Let's also measure the bias and efficiency of the Garman-Klass estimator.

In [None]:
##> # bias
##> print(np.mean(df_garman_klass['garman_klass'] - df_realized['realized_vol']))
##> 
##> # efficiency
##> print(np.std(df_realized['realized_vol']) / np.std(df_garman_klass['garman_klass']))




## Rogers-Satchell

**Code Challenge:** Implement the Rogers-Satchell model, and calculate the $R^2$ between the forecasts and the realized, and also the bias and efficiency.

## Yang-Zhang

And finally, let's repeat thes same steps for the Yang-Zang estimator.

In [None]:
##> def yang_zhang(ohlc_on_oc):
##>     T = ohlc_on_oc.shape[0]
##>     ohlc = ohlc_on_oc[['open', 'high', 'low', 'close']]
##>     on = ohlc_on_oc.overnight
##>     oc = ohlc_on_oc.open_close
##>     
##>     var_overnight = (close_to_close(on) / np.sqrt(252)) ** 2
##>     var_open_close = (close_to_close(oc) / np.sqrt(252)) ** 2
##>     var_rogers_satchell = (rogers_satchell(ohlc) / np.sqrt(252)) ** 2
##>     
##>     c = 0.34 / (1.34 + (T + 1)/(T - 1))
##>     
##>     vol = np.sqrt((var_overnight) + (c * var_open_close) + ((1 - c) * (var_rogers_satchell))) * np.sqrt(252)
##>     
##>     return(vol)




Checking the function on a single week of data.

In [None]:
##> yang_zhang(df_spy.query('week_num == 0')[['open', 'high', 'low', 'close', 'overnight', 'open_close']])
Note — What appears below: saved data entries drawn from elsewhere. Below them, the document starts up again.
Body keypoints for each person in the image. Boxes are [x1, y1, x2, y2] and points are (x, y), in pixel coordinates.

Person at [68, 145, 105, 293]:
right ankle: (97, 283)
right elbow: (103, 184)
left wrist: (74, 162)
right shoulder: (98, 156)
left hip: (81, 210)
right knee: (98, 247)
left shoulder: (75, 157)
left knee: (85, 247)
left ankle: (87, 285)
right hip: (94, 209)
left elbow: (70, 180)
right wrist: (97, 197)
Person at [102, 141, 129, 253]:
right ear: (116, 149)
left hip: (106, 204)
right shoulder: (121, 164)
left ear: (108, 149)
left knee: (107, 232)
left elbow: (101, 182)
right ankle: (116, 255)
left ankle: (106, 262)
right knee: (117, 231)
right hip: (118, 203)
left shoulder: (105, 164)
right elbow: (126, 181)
Calculating weekly forecasts using `.groupby()` and `.apply()`.

In [None]:
##> df_yang_zhang = \
##>     (
##>     df_spy.groupby(['week_num', 'week_start', 'week_end'])[['open', 'high', 'low', 'close', 'overnight', 'open_close']].apply(yang_zhang)
##>     .to_frame().reset_index()
##>     .rename(columns = {0:'yang_zhang'} )
##>     )
##> df_yang_zhang = df_yang_zhang[:-1]
##> df_yang_zhang




Let's check the performance of Yang-Zang by checking the $R^2$ of the fitted regression.

In [None]:
##> from sklearn.linear_model import LinearRegression
##> mdl_reg = LinearRegression(fit_intercept = True)
##> X = df_yang_zhang[['yang_zhang']]
##> y = df_realized['realized_vol']
##> mdl_reg.fit(X, y)
##> mdl_reg.score(X, y)




Let's also measure the bias and efficiency of the Yang-Zang estimator.

In [None]:
##> # bias
##> print(np.mean(df_yang_zhang['yang_zhang'] - df_realized['realized_vol']))
##> 
##> # efficiency
##> print(np.std(df_realized['realized_vol']) / np.std(df_yang_zhang['yang_zhang']))




**Code Challenge:** There is a short-hand identity for $R^2$ that would allow us to not have to bother with `sklearn`.  Google it and implement it.